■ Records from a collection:
================

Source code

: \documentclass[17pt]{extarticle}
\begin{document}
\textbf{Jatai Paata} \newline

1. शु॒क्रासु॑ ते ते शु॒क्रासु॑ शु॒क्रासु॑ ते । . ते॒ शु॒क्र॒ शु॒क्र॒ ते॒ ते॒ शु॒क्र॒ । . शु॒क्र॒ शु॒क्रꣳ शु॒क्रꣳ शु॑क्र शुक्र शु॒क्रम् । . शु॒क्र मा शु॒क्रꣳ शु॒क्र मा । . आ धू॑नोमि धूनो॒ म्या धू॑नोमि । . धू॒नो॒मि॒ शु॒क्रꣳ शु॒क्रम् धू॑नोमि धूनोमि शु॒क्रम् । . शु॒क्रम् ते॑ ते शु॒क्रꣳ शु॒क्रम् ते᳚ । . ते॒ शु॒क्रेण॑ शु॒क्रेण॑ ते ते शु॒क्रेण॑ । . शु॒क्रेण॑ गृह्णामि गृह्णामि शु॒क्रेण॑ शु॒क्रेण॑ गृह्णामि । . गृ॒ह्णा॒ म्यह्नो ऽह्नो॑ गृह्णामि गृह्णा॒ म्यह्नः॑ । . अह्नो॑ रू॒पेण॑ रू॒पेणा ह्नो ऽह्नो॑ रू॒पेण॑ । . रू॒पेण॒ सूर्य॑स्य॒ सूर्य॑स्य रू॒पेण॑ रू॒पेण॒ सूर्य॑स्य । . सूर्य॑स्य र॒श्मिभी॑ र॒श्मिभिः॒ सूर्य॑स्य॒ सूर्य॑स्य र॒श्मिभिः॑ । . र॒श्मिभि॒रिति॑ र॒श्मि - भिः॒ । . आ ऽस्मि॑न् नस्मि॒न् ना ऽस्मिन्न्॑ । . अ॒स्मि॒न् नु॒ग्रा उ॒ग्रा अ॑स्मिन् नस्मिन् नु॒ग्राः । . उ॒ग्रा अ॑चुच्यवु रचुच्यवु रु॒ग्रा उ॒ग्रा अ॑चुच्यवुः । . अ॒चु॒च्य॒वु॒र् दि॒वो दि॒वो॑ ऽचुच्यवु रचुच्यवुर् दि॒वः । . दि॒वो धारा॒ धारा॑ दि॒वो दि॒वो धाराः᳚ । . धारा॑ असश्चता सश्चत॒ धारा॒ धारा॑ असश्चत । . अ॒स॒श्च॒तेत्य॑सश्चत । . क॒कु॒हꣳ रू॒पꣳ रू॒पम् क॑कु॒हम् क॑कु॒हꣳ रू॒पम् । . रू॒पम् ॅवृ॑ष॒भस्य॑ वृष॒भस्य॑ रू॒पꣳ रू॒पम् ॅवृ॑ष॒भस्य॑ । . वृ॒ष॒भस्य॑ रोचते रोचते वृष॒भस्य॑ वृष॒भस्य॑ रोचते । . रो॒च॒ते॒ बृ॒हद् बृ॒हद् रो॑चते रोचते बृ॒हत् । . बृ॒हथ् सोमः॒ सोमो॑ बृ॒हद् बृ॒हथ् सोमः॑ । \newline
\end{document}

================

■ PROBLEM:
What is needed is an exact copy of every entry above.

■ SOLUTION:
Source code

: \documentclass[17pt]{extarticle}
\begin{document}
\textbf{Jatai Paata} \newline

1. शु॒क्रासु॑ ते ते शु॒क्रासु॑ शु॒क्रासु॑ ते । . ते॒ शु॒क्र॒ शु॒क्र॒ ते॒ ते॒ शु॒क्र॒ । . शु॒क्र॒ शु॒क्रꣳ शु॒क्रꣳ शु॑क्र शुक्र शु॒क्रम् । . शु॒क्र मा शु॒क्रꣳ शु॒क्र मा । . आ धू॑नोमि धूनो॒ म्या धू॑नोमि । . धू॒नो॒मि॒ शु॒क्रꣳ शु॒क्रम् धू॑नोमि धूनोमि शु॒क्रम् । . शु॒क्रम् ते॑ ते शु॒क्रꣳ शु॒क्रम् ते᳚ । . ते॒ शु॒क्रेण॑ शु॒क्रेण॑ ते ते शु॒क्रेण॑ । . शु॒क्रेण॑ गृह्णामि गृह्णामि शु॒क्रेण॑ शु॒क्रेण॑ गृह्णामि । . गृ॒ह्णा॒ म्यह्नो ऽह्नो॑ गृह्णामि गृह्णा॒ म्यह्नः॑ । . अह्नो॑ रू॒पेण॑ रू॒पेणा ह्नो ऽह्नो॑ रू॒पेण॑ । . रू॒पेण॒ सूर्य॑स्य॒ सूर्य॑स्य रू॒पेण॑ रू॒पेण॒ सूर्य॑स्य । . सूर्य॑स्य र॒श्मिभी॑ र॒श्मिभिः॒ सूर्य॑स्य॒ सूर्य॑स्य र॒श्मिभिः॑ । . र॒श्मिभि॒रिति॑ र॒श्मि - भिः॒ । . आ ऽस्मि॑न् नस्मि॒न् ना ऽस्मिन्न्॑ । . अ॒स्मि॒न् नु॒ग्रा उ॒ग्रा अ॑स्मिन् नस्मिन् नु॒ग्राः । . उ॒ग्रा अ॑चुच्यवु रचुच्यवु रु॒ग्रा उ॒ग्रा अ॑चुच्यवुः । . अ॒चु॒च्य॒वु॒र् दि॒वो दि॒वो॑ ऽचुच्यवु रचुच्यवुर् दि॒वः । . दि॒वो धारा॒ धारा॑ दि॒वो दि॒वो धाराः᳚ । . धारा॑ असश्चता सश्चत॒ धारा॒ धारा॑ असश्चत । . अ॒स॒श्च॒तेत्य॑सश्चत । . क॒कु॒हꣳ रू॒पꣳ रू॒पम् क॑कु॒हम् क॑कु॒हꣳ रू॒पम् । . रू॒पम् ॅवृ॑ष॒भस्य॑ वृष॒भस्य॑ रू॒पꣳ रू॒पम् ॅवृ॑ष॒भस्य॑ । . वृ॒ष॒भस्य॑ रोचते रोचते वृष॒भस्य॑ वृष॒भस्य॑ रोचते । . रो॒च॒ते॒ बृ॒हद् बृ॒हद् रो॑चते रोचते बृ॒हत् । . बृ॒हथ् सोमः॒ सोमो॑ बृ॒हद् बृ॒हथ् सोमः॑ । \newline
\end{document}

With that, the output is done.